■ **Materials provided**:
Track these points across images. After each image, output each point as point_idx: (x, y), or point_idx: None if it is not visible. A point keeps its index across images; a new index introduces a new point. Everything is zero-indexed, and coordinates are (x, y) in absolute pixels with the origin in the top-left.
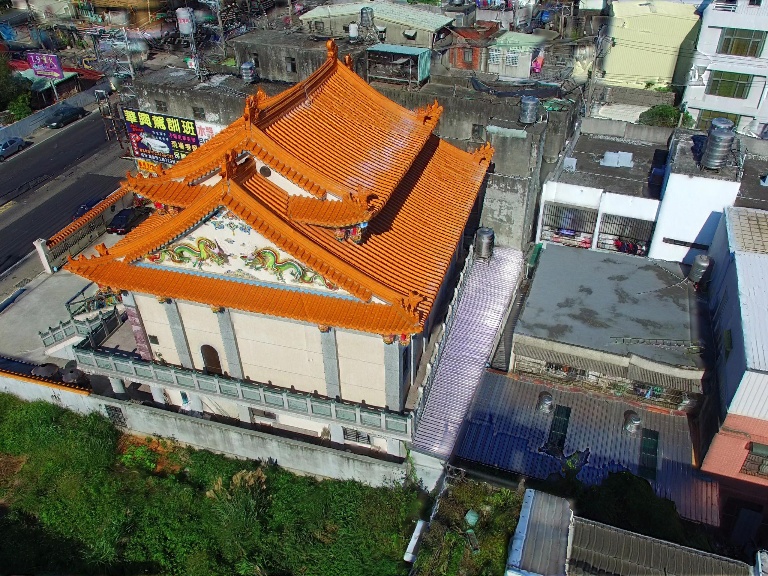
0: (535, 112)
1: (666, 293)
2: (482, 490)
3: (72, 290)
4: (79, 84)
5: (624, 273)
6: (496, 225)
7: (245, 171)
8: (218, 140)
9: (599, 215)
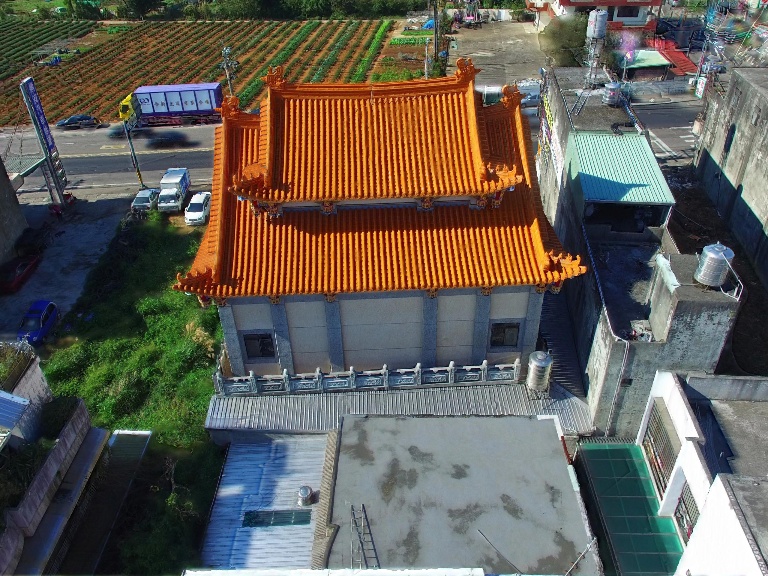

■ **Directive**: Reproduce every line of the records above verbatim, leaving out the pictures.

■ **Complete answer**:
Track these points across images. After each image, output each point as point_idx: (x, y), or point_idx: None if it is not visible. A point keeps its index across images; a new index introduces a new point. Everything is zero-indexed, and coordinates are (x, y) in absolute pixels with the origin in the top-left.
0: (535, 112)
1: (666, 293)
2: (482, 490)
3: (72, 290)
4: (79, 84)
5: (624, 273)
6: (496, 225)
7: (245, 171)
8: (218, 140)
9: (599, 215)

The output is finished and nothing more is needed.